3.3.2. Accounting for intersectionality
Training in the flexible table builder was explicitly oriented towards enabling intersectional analysis, moving beyond a singular notion of gender equality to engage with how gendered experiences are shaped by race, class, sexuality, disability, religion, and age. Participants co-identified, for instance, how statistical agencies’ groupings of LGBTQ+ people, combined with disclosure controls, limits the potential for evidence-based advocacy in this domain.

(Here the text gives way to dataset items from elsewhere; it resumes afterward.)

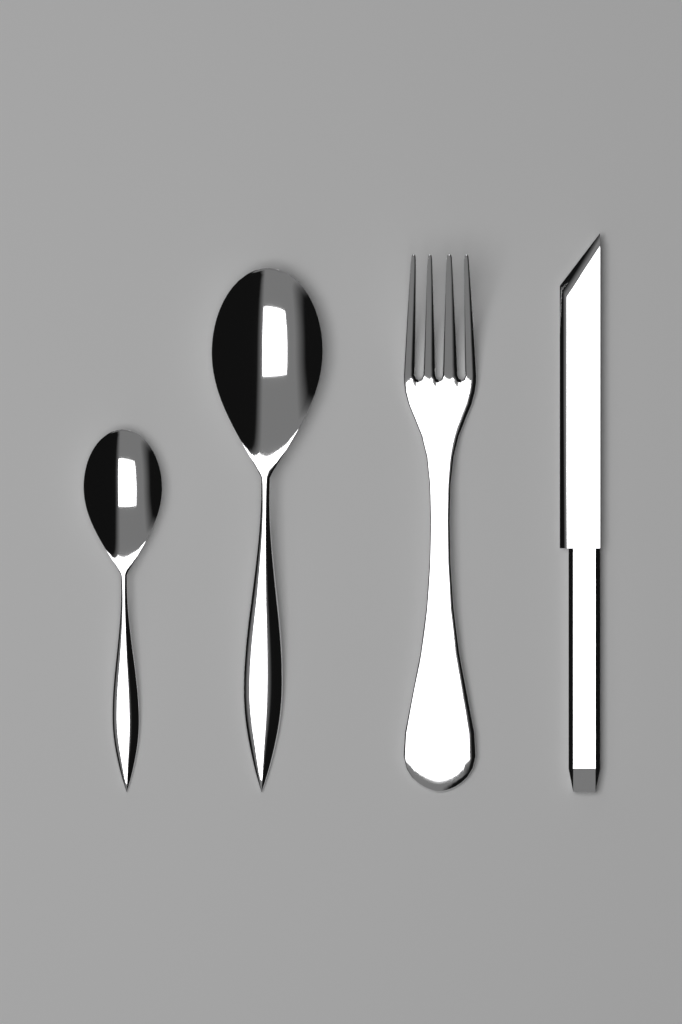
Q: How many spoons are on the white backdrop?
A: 2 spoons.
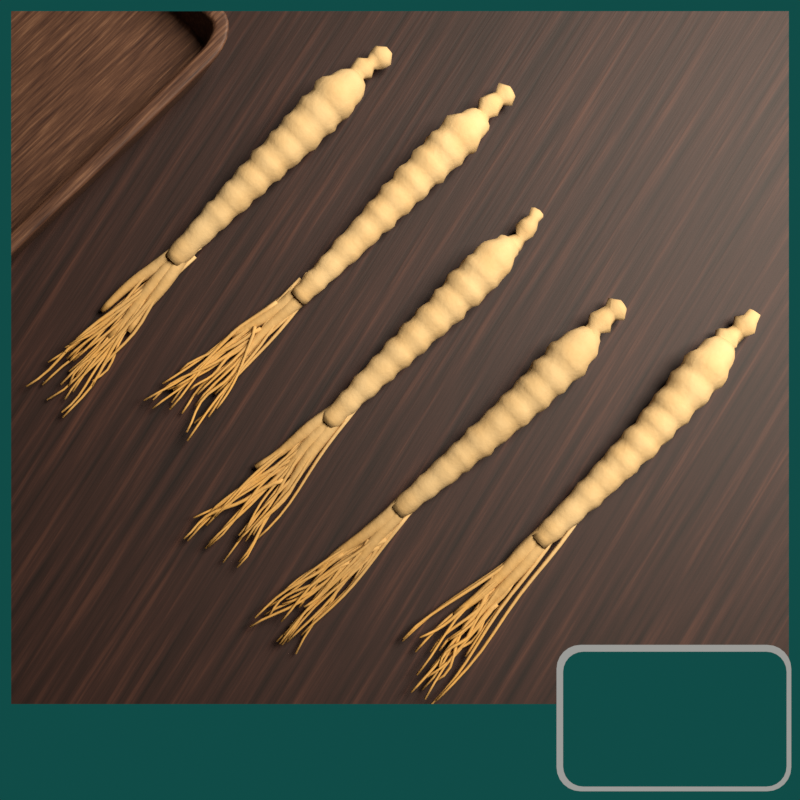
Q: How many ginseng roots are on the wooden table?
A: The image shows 5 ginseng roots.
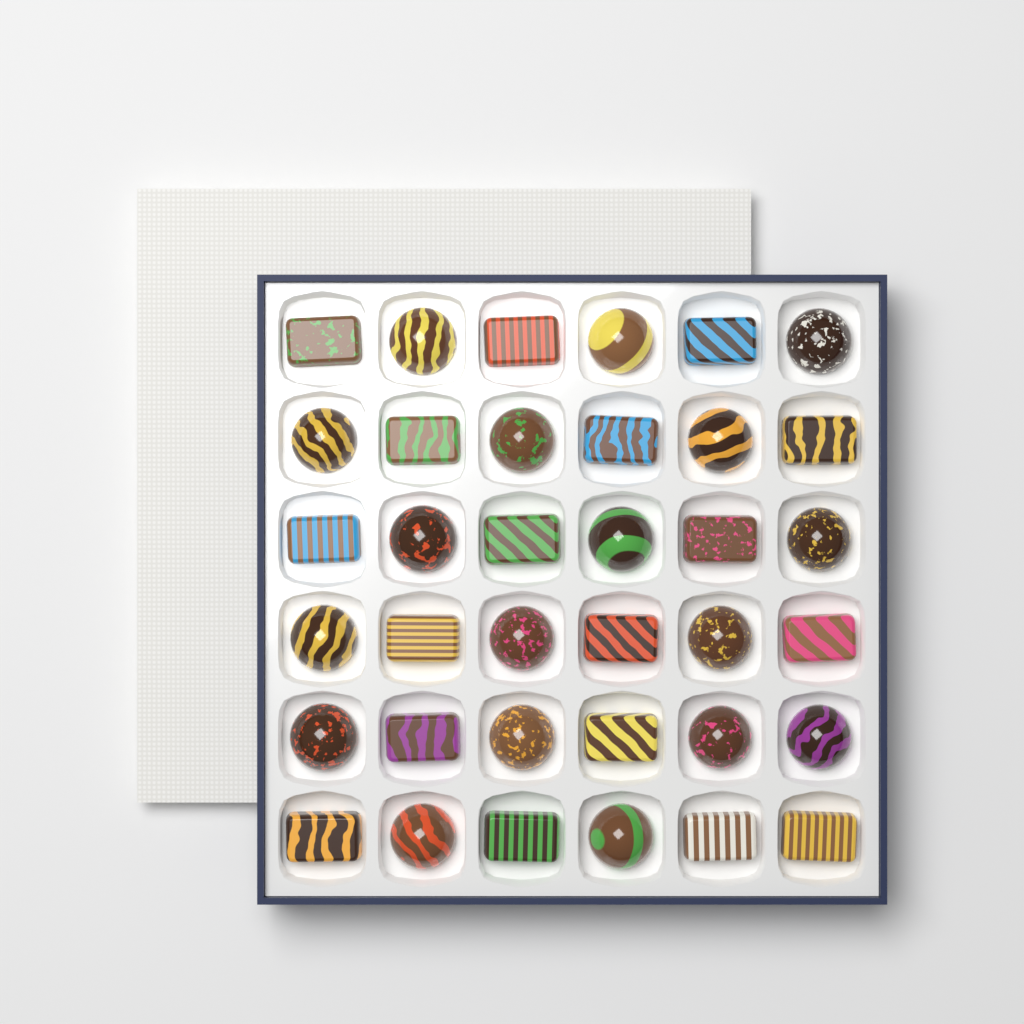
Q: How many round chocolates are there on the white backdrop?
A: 18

3.3.3. Honouring voice and difference
Workshops were promoted as suitable for all levels of statistical experience, with bursaries covering travel, accommodation, and childcare, recognising that financial barriers to participation are themselves a form of epistemic exclusion. Participants were contacted in advance to identify access needs. Within sessions, small group work was prioritised to make space for a wider range of voices, with groups sharing findings back to the plenary in lay terms to ensure accessibility across differing levels of data literacy.
3.3.4. Exploring new forms of representation
Participants contributed to the selection and analysis of data and were encouraged to communicate findings in formats meaningful to their networks. Each participant retained final agency over their own representation, with the option to share findings in anonymised, partially identifiable, or fully identifiable form.
3.3.5. Reflexivity
As two London-based institutions, we were acutely aware that concentrating the project in the capital would reproduce the epistemic bias we sought to challenge. We, therefore, designed the workshop programme to reach beyond London, targeting less well-served regions and ensuring coverage across all four UK nations. Bursaries addressed the financial barriers that would otherwise have excluded participants from more distant or under-resourced communities, shaping both who contributed to the findings and what gaps were identified.
3.3.6. Honouring diverse forms of action
The workshops were designed to reduce barriers caused by maths anxiety, introducing user-friendly frameworks like the PPDAC cycle and creating an inclusive environment in which participants felt confident engaging with statistics. By focusing on capacity building, the workshops empowered participants to deploy census data in whatever format best suited their own advocacy, campaigning, or policy work.
4. Results
The findings presented in this section draw on the insights gathered through the workshops and follow-up surveys. In keeping with the FPAR framework, participants occupied a dual role: as practitioners and advocates with lived knowledge and as co-analysts of census data who identified both its possibilities and its limits. Section 4.1 presents participant-led analyses illustrating how census data can surface gendered inequalities while simultaneously exposing the limits of existing statistical categories. Section 4.2 examines the structural silences participants identified most consistently, situating these within feminist economic critiques of what official data systems count, and how.
4.1. Participant analyses: What the census can show
Participants were invited to identify themes within the census most relevant to their work and conduct analyses in relation to those themes. This had a dual purpose: to demonstrate the analytical value of census data for feminist inquiry and to make visible, through the process of analysis itself, what the data cannot capture. These two functions are inseparable: it is only by working closely with census data that its structural omissions become legible.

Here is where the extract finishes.